Schneider Electric has been named Clean Energy Company of the Year by the Northeast Clean Energy Council. The award recognizes Schneider Electric for its leadership and contributions to the region’s clean energy economy, unwavering commitment to provide innovative business models, connected technologies and solutions, and significant deployment of clean energy in the Northeast region, a press release says.

“We believe that access to energy is a fundamental, basic human right. At the same time, we are also convinced that the current way of managing, consuming and producing energy is unsustainable,” said Kevin Self, Senior Vice President, Strategy, Business Development and Government Affairs, Schneider Electric. “At Schneider Electric we are energy optimists — we believe the solution is possible by using the technologies of today to help our customers manage their energy better.”

Schneider Electric specializes in energy management and automation and has more than 160,000 employees.

Technology tip: Dealing with threaded fasteners

Many nuances are overlooked in the application of threaded fasteners. With large shafts, often the most critical component is fastener integrity. Great effort is given to tightening and measurement of the elongation to assure the proper pre-load. But too often the locking mechanism is ignored. Direct welding of either bolt or nut will relax that pretension and provide a stress riser that will be a source of fatigue failure. Using a block to engage a flat of a hex nut is generally the best way to prevent rotation.

Smaller fasteners with 12-point heads can be fitted with matching arcs having 12-point configuration that can be welded without compromising the pretension. Socket wrenches can be sectioned to provide such arcs, or carbon steel heavy wall tubes may be broached to provide that match. Spring-lock washers are generally not suitable for locking high-strength materials. Locktite is a proven material for limiting rotation of an installed male threaded fastener with a tapped installation. Vibration is the reason threaded fastener loosen, so every effort should be made to limit the amplitude and frequency of vibration the element will be subjected to. Where nuts are used, non-metallic locking elements such as nylon insert ESNA (elastic stop nut) lock nuts work well.

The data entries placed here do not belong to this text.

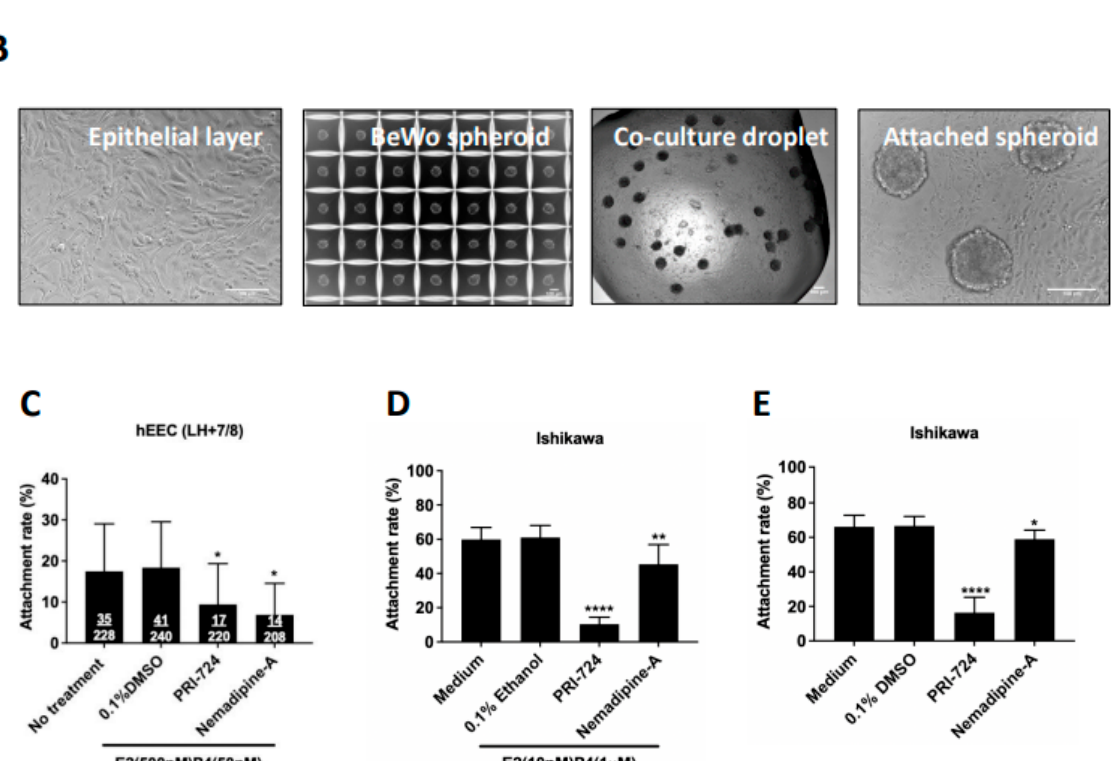
Figure 3. The effect of Nemadipine-A on BeWo spheroid attachment on primary human endometrial epithelial cells (hEECs) and Ishikawa cells with or without steroid hormone treatment. ( A ) The purity of the isolated primary hEECs and hESCs were determined by cytokeratin (epithelial cell marker, green) and vimentin (stromal cell marker, green) staining, respectively. More than 85% of the hEECs were positive for cytokeratin, and more than 90% of the isolated hESCs were positive for vimentin. All cells were counter-stained with DAPI (nucleus staining, blue). ( B ) Representative mi- crographs of the isolated primary hEEC monolayer, BeWo spheroids generated in AggreWell, co-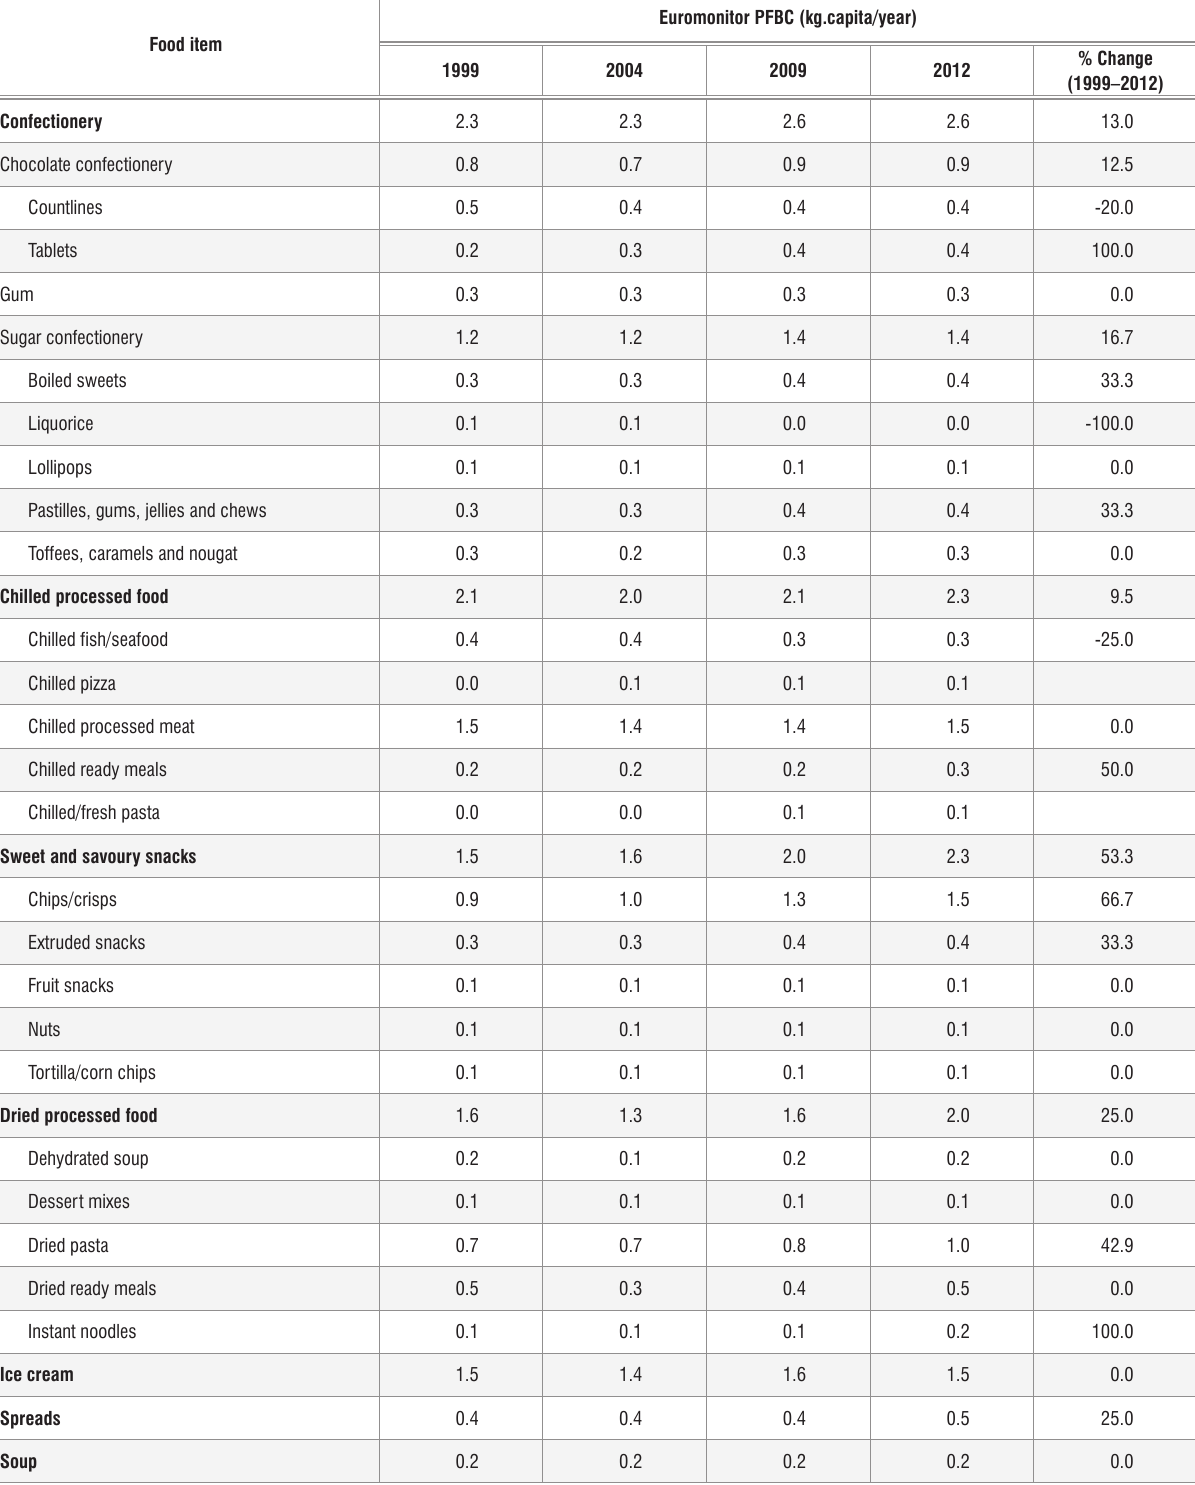
(Table 8). Convenience is the driver of the increase 56 as the number of consumers with freezers is increasing.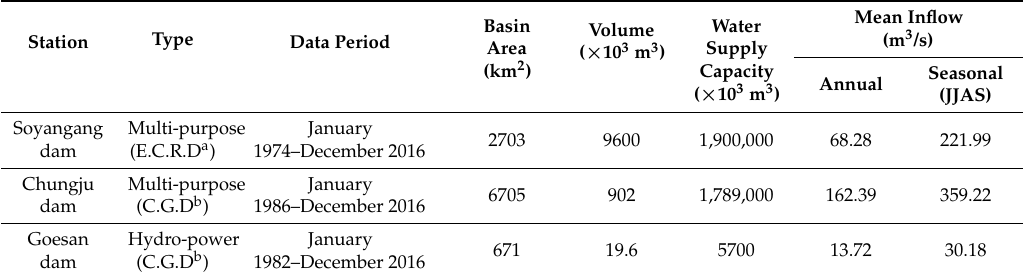
Figure 4. Locations of the Soyangang (SY), Chungju (CJ), and Goesan (GS) dams and their basins. Table 1. Detailed information about the SY, CJ and GS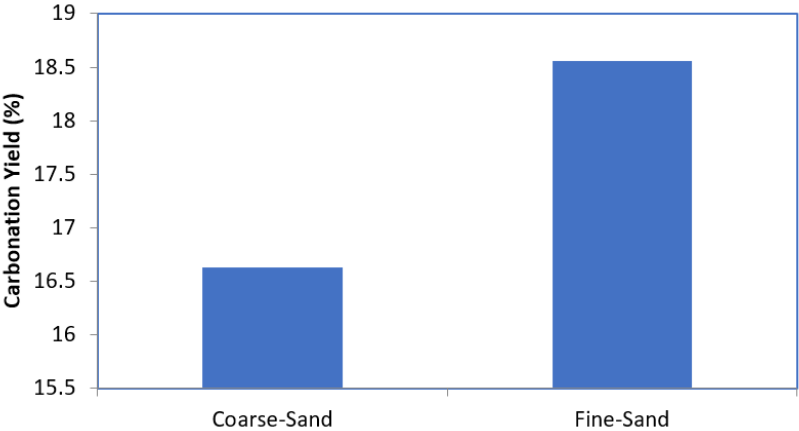
Figure 5. Carbonation yield at 5 bar pressure, 64 h carbonation time and 40 h curing time.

Where stainless steel components are joined — such as the cone of a Francis runner or the blades, housing or trunnions of a Kaplan unit — the fastener should have adequate strength and resist galling. Nitronic 60 stainless steel provides both high strength and galling resistance and can be used as a nut, male threaded fastener or both.

— By Thomas Spicher, Hydro YES

OpEx Corner: Improper rope technique causes fall, injury

A survey crew was inspecting rock anchors on a dam structure. Improper rope techniques were used while descending, resuting in a fall and injury to the employee.

Review and incorporate the corrective actions and recommendations related to this event into your own procedures in order to prevent a reoccurrence.